Amendments to exemptions in section 103 of the SFO

Section 103(1) of the SFO prohibits the unauthorised issue of advertisements or invitations to the public to invest in securities or participate in collective investment schemes. Section 103(3) further contains a list of exemptions to this prohibition, which includes an exemption from the authorisation requirement for advertisements of investment products that “are or are intended to be sold to professional investors” under section 103(3)(k) (the “PI Exemption”).

In the Court of Final Appeal (“CFA”) case of Securities and Futures Commission v. Pacific Sun Advisors Ltd and Mantel, Andrew Pieter in 2015, the Court held that the PI Exemption applies to any advertisement in relation to investment products that are or are intended to be sold to professional investors. Therefore, under the current position, advertisements of investment products that are unsuitable for retail investors can be issued to the general public, even if the intent is only to actually sell the products to professional investors.

The SFC considered the CFA’s wide interpretation of the PI Exemption to be inconsistent with the original intended purpose of section 103 of the SFO, and has proposed to modify the PI Exemption to only exempt from the authorisation requirement those advertisements which are issued only to professional investors. Following the proposed amendments, unauthorised advertisements of investment products that are or are intended to be sold only to professional investors may only be issued to professional investors who have been identified as such in advance by an intermediary, but not to the general public.

Amendments to the insider dealing provisions of the SFO

The current civil and criminal regimes in respect of insider dealing under sections 270 and 291 of the SFO apply to (a) Hong Kong-listed securities or their derivatives; and (b) securities dually-listed in Hong Kong and another jurisdiction or their derivatives. This has resulted in a regulatory gap where the SFC has no direct enforcement power with regards to (a) insider dealing committed in Hong Kong with respect to overseas-listed securities or their derivatives; and (b) insider dealing committed outside Hong Kong in respect of Hong Kong-listed securities or their derivatives.

The SFC has therefore proposed the following key amendments:

  • Modifying the definition of “listed” for both the civil and criminal insider dealing regimes under the SFO to include overseas-listed securities or their derivatives; and

  • Adding new sections to expand the territorial scope of both the civil and criminal insider dealing regimes to cover: (a) any acts of insider dealing involving Hong Kong-listed securities or their derivatives regardless of where they occur; and (b) any acts of insider dealing involving overseas-listed securities or their derivatives if any one or more of such acts occur in Hong Kong.

Take away

The proposed changes to the SFO will have a significant impact on existing business models and the practices of firms operating both in Hong Kong and overseas.
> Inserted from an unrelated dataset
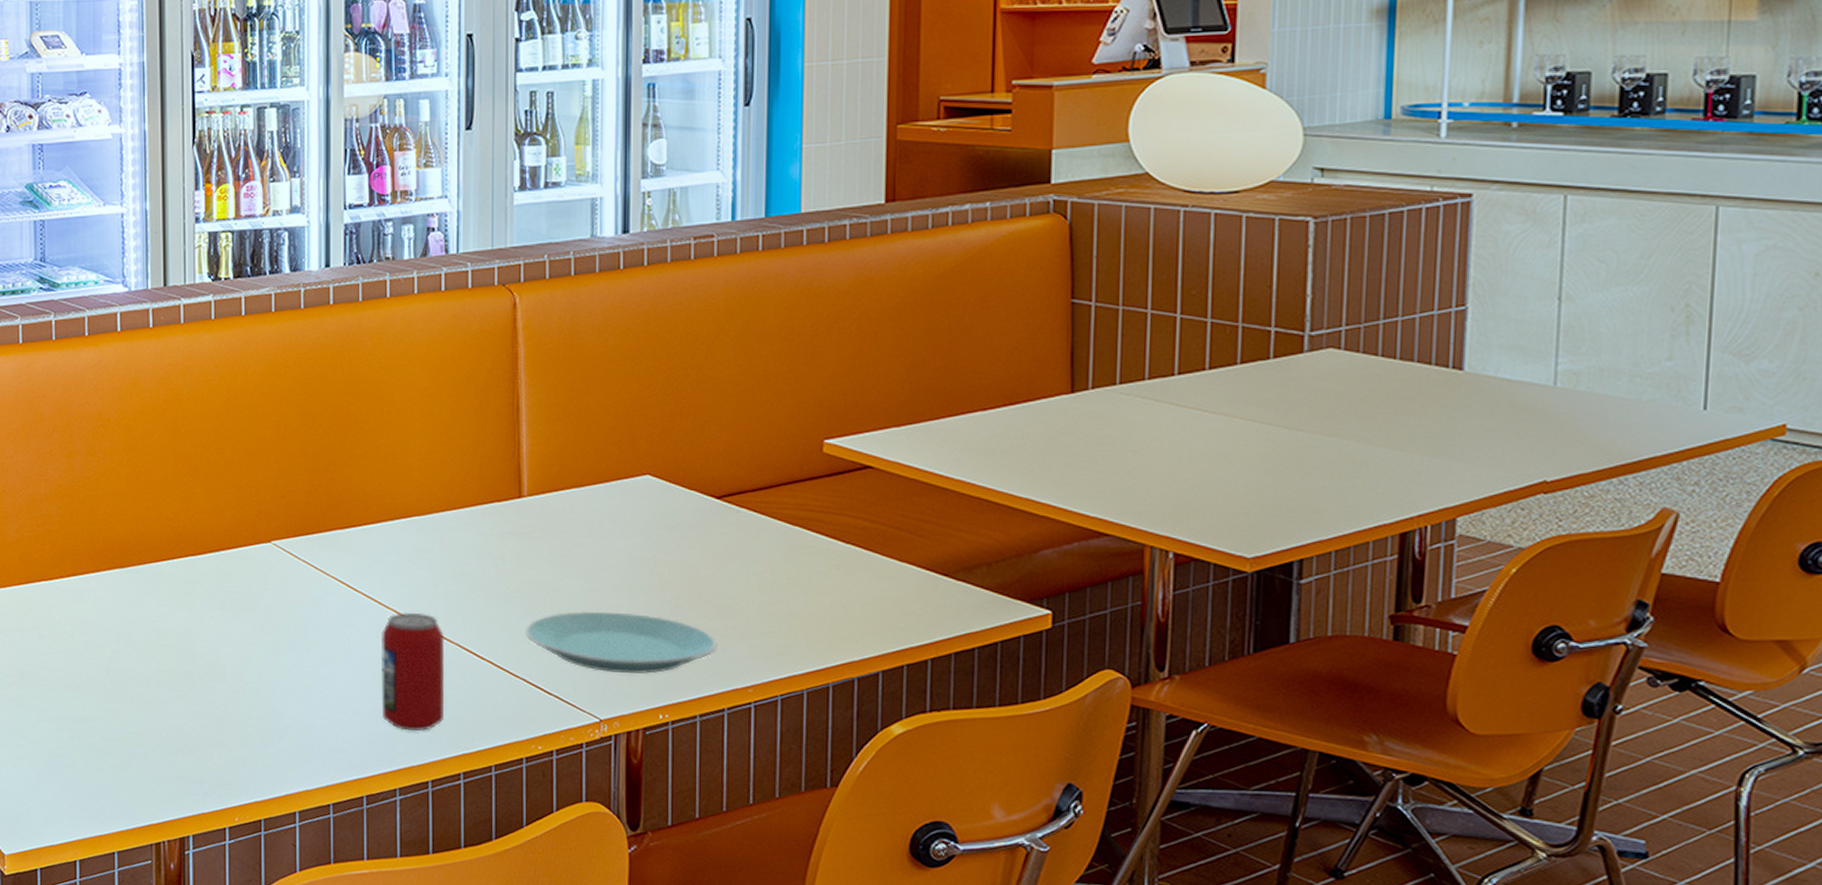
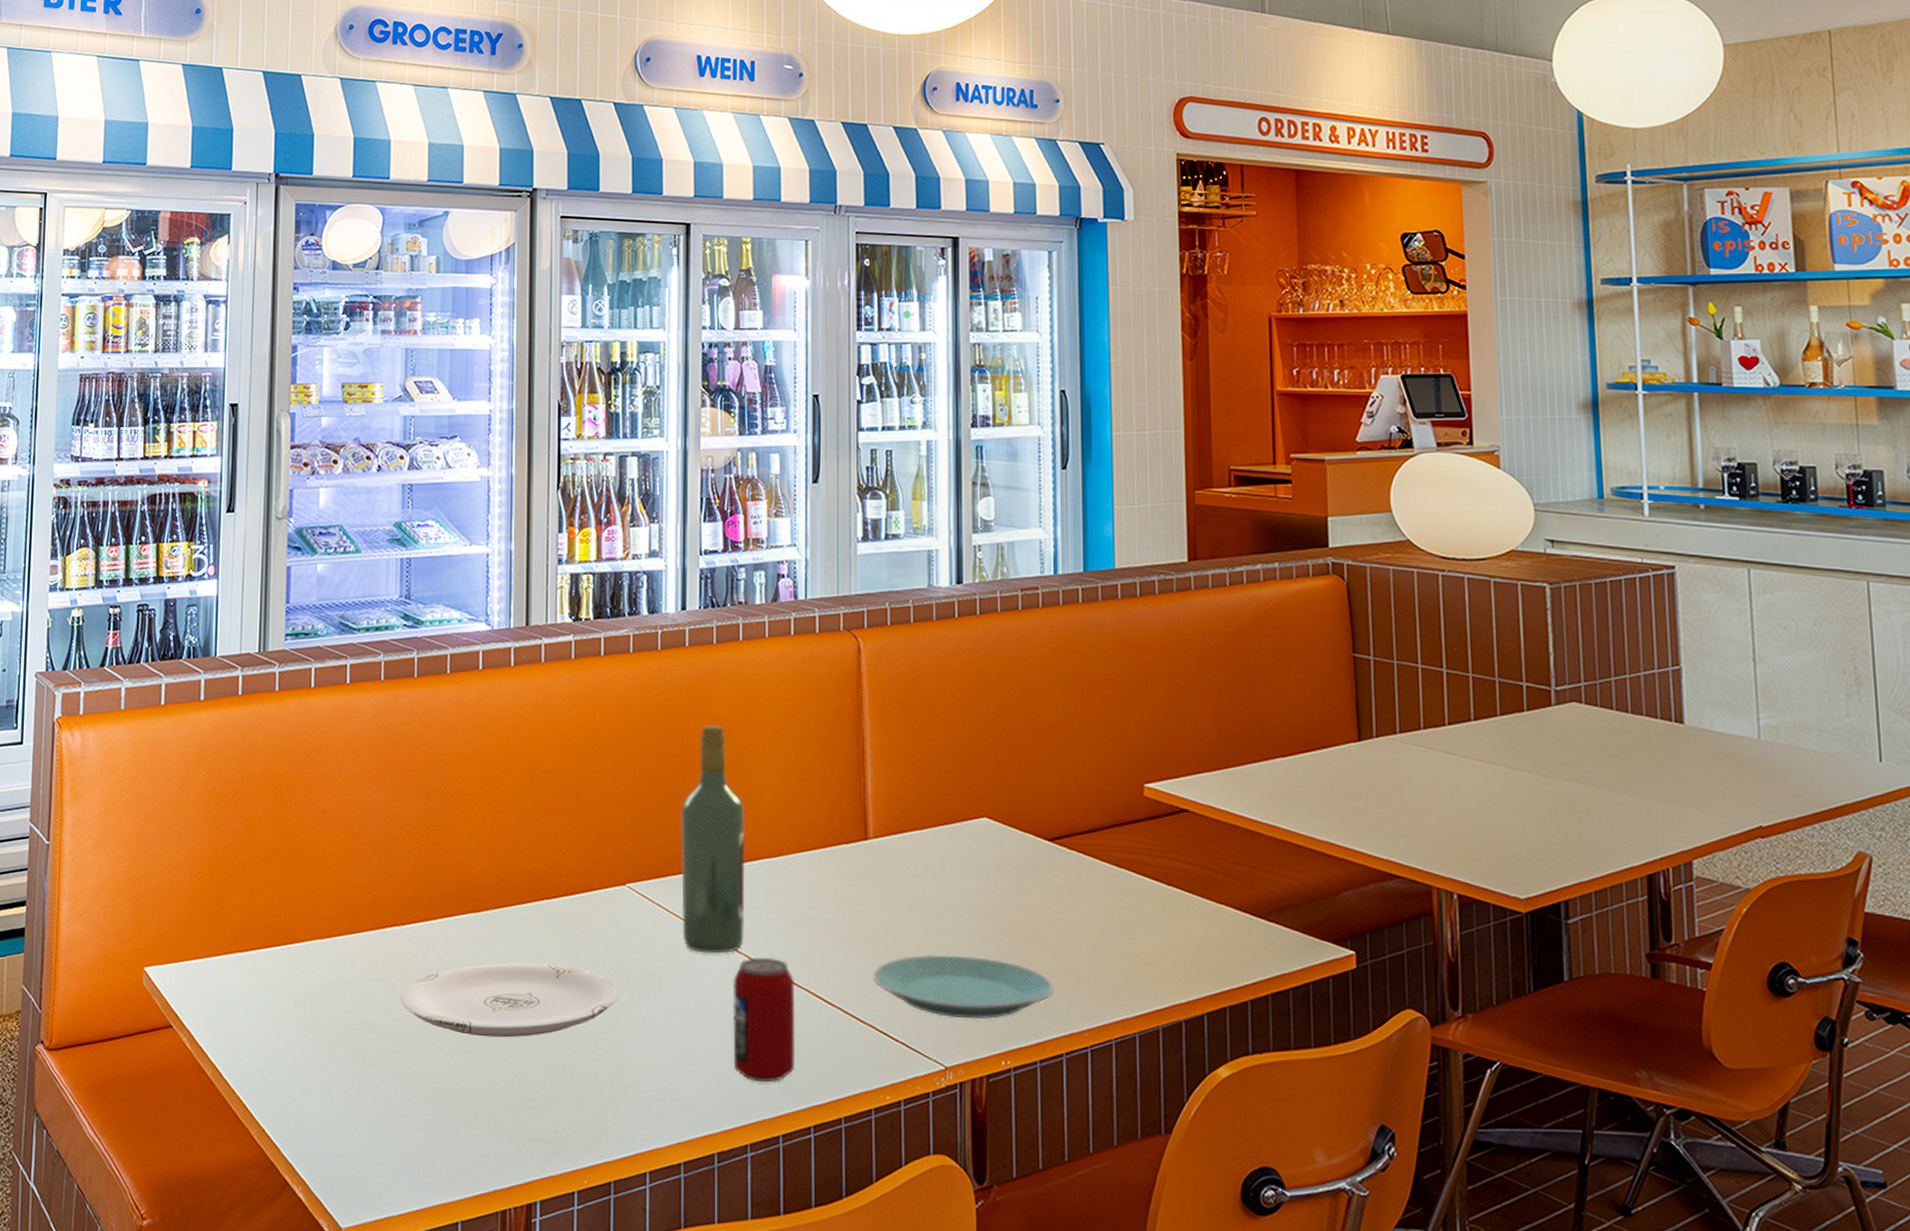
plate: none [51,616,267,686] -> present [400,963,619,1038]
wine bottle: none [326,383,394,609] -> present [680,724,745,954]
For example, firms which issue an open invitation to invest in financial products without first getting authorisation from the SFC, may no longer be able to do so after the amendment to section 103 of the SFO. It is contemplated that, after the conclusion of the consultation, the legislative process will proceed immediately and that the new regime will be in place very quickly. Firms should start reviewing their existing business models and practices and seek independent legal advice on their continued compliance under the new regime.